Why are so many men affected?
According to Gillison, most sexually active people—both men and women—contract HPV at some point in their lives. Why, she wondered, are the rates of HPV-positive head and neck cancer increasing, and why are they higher in men?
To answer these questions, Gillison examined the prevalence of oral HPV infection within the United States as part of the National Health and Nutrition Examination Survey.
She found that around seven percent of the population had an oral HPV infection, and men were three to five times more likely to have one than women. The key difference was in the relationship between the number of sexual partners and oral HPV infection. In men, the prevalence of oral HPV increases with each additional sexual partner until it reaches a plateau at 30 partners. In women, this plateau arrives more quickly, after only three sexual partners. Gillison attributes the overall rise in HPV-related cancers to the sexual revolution, which made it socially acceptable for people to have more partners.

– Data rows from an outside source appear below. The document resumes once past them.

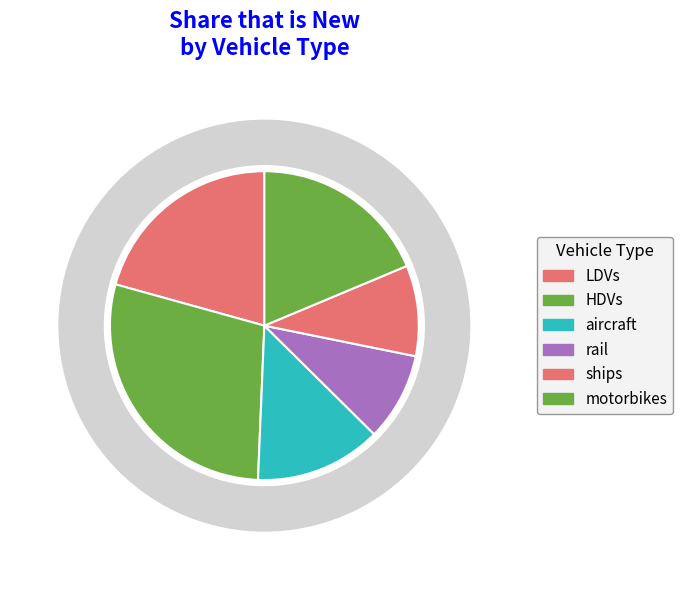

True or false: aircraft accounts for 13% of the total.

True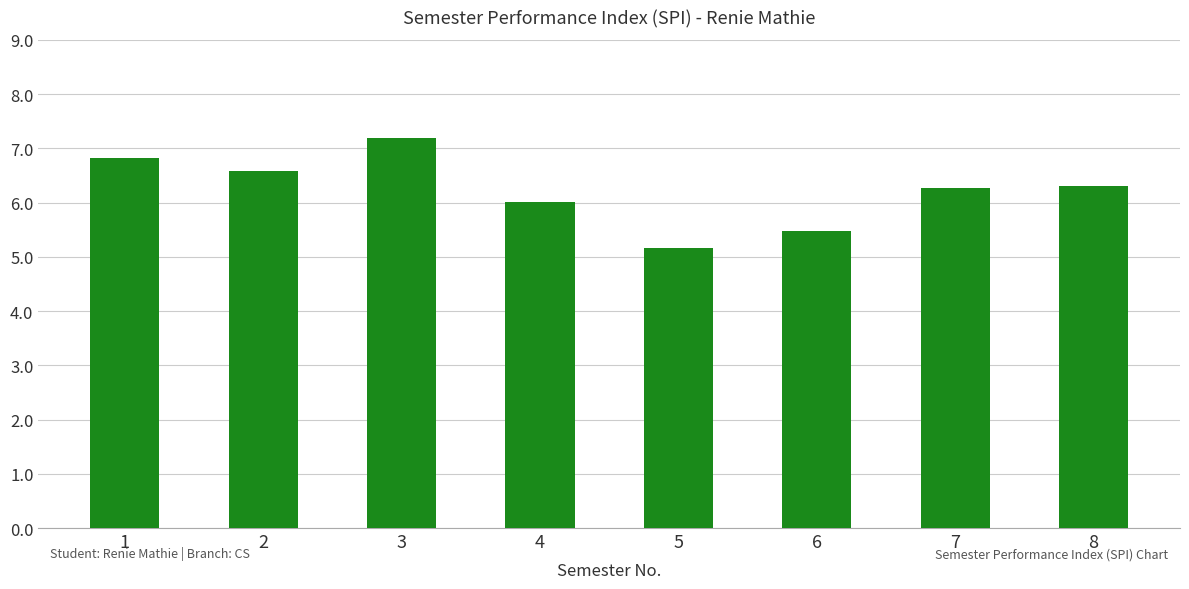

What is the smallest value displayed?

5.2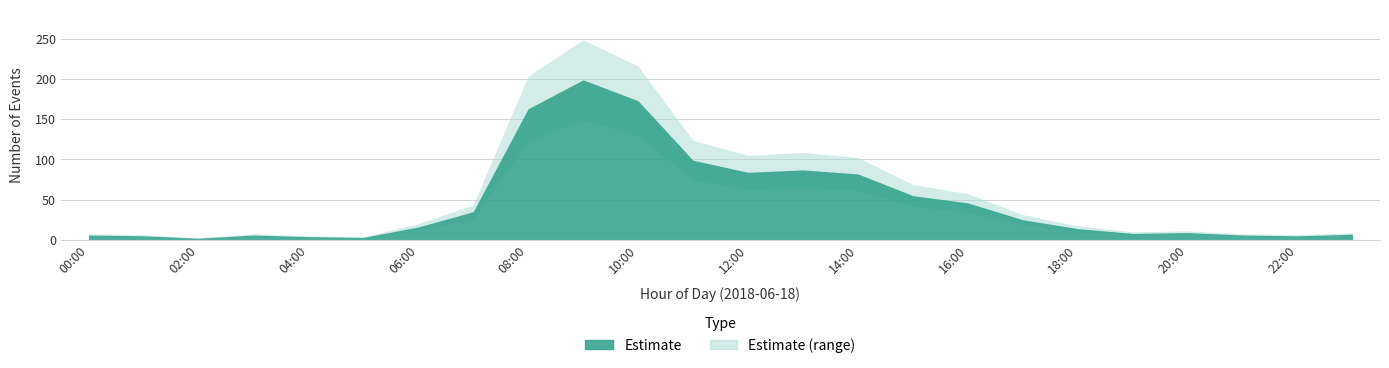

What position from the left is 19:00?

20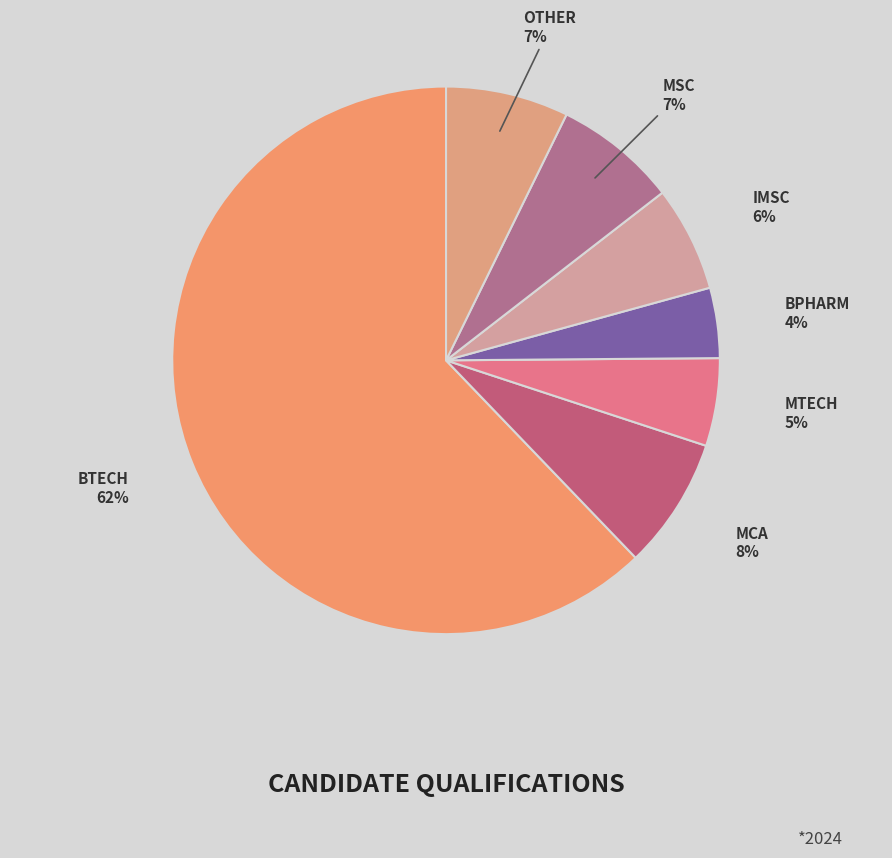

Which slice is the largest?

BTech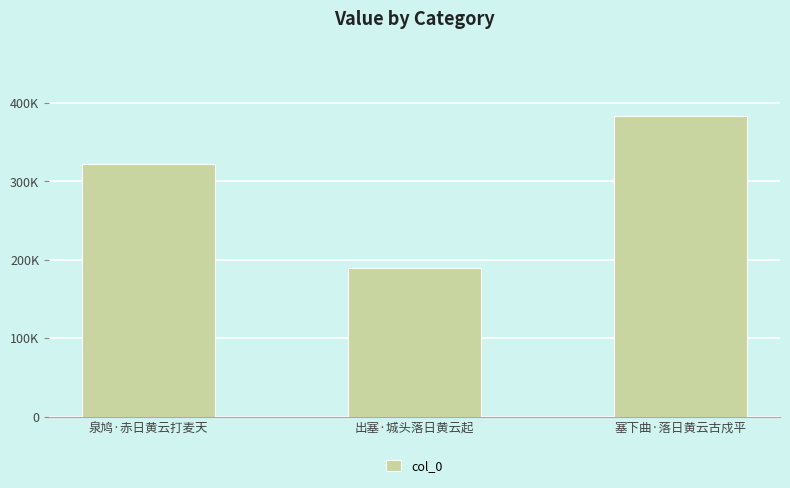

Which category has the highest value across all series?

塞下曲·落日黄云古戍平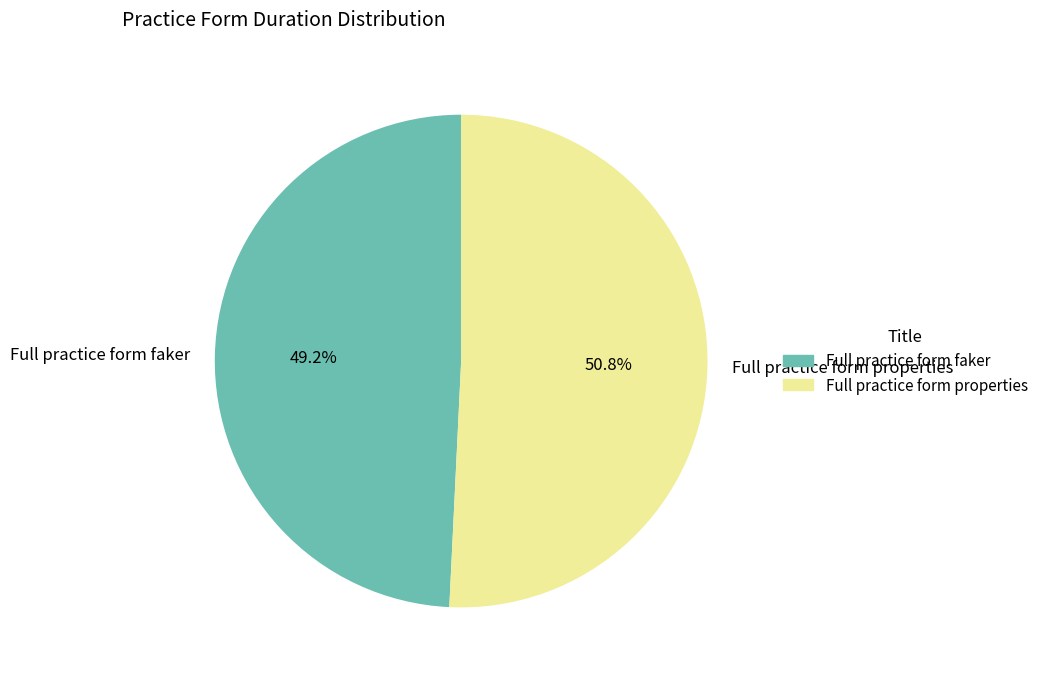

The Full practice form properties slice represents 58% of the pie. True or false?

False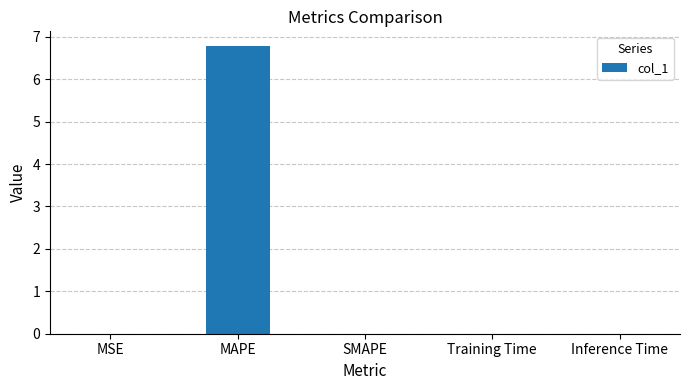

How many distinct data groups are displayed?

1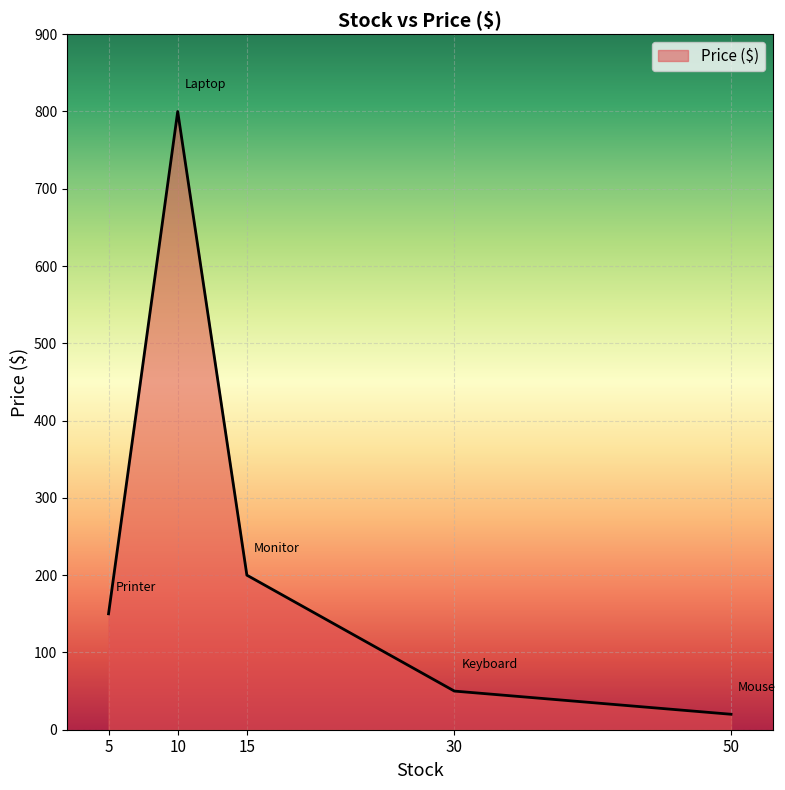

Reading left to right, extract all data points from this chart.

5=150	10=800	15=200	30=50	50=20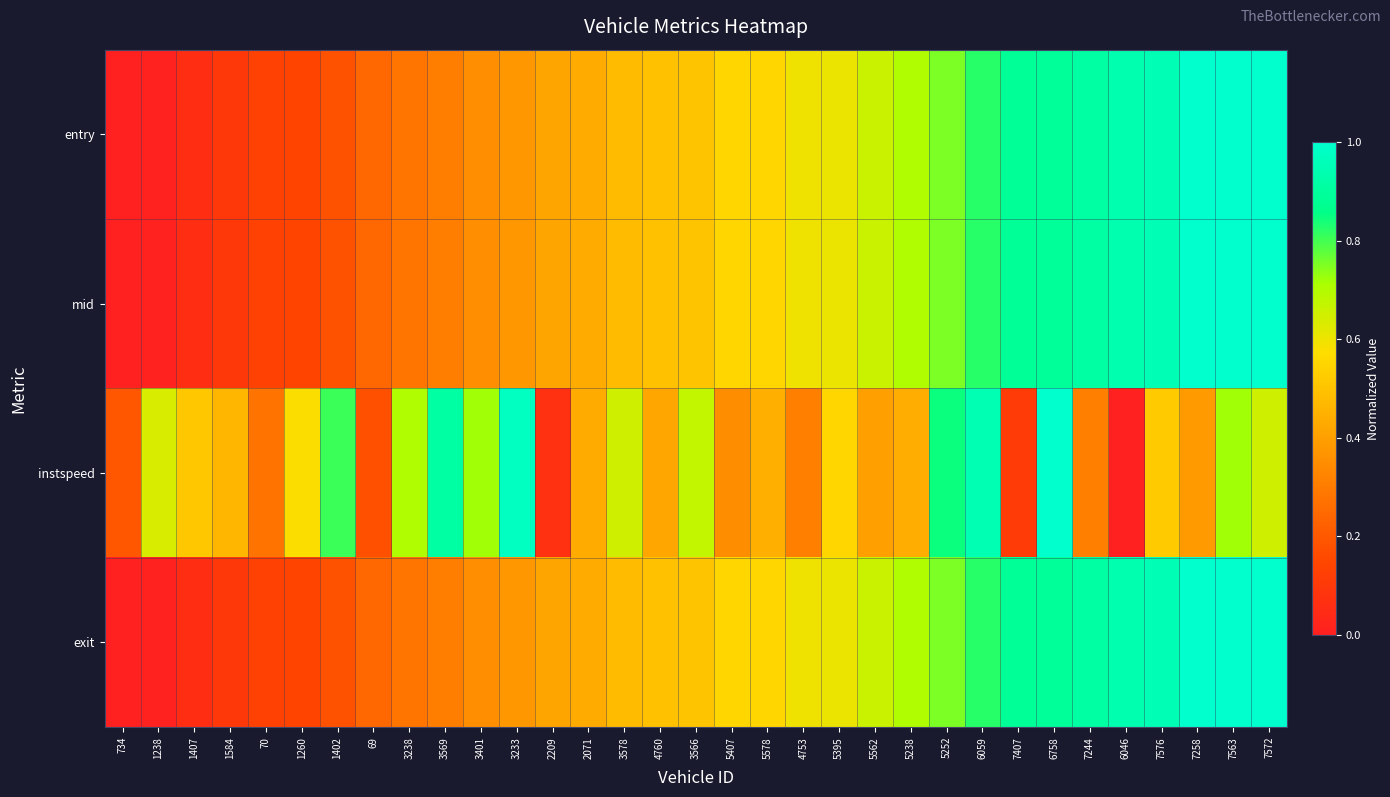

Count the number of data series in this chart.

4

“Women got more partners, but after three they were protected,” said Gillison. “Men continued to be at risk.” This disparity likely arises because women are able to build up immunity to HPV, she said, while men are not.
Gillison said that understanding how HPV has changed head and neck cancer could also inform our approach to other types of cancer, such as the relation between hepatitis B and liver cancer. “There might be similar underlying shifts in other cancers that we just can’t appreciate, and it could have a profound impact on how we diagnose and treat cancers,” she said.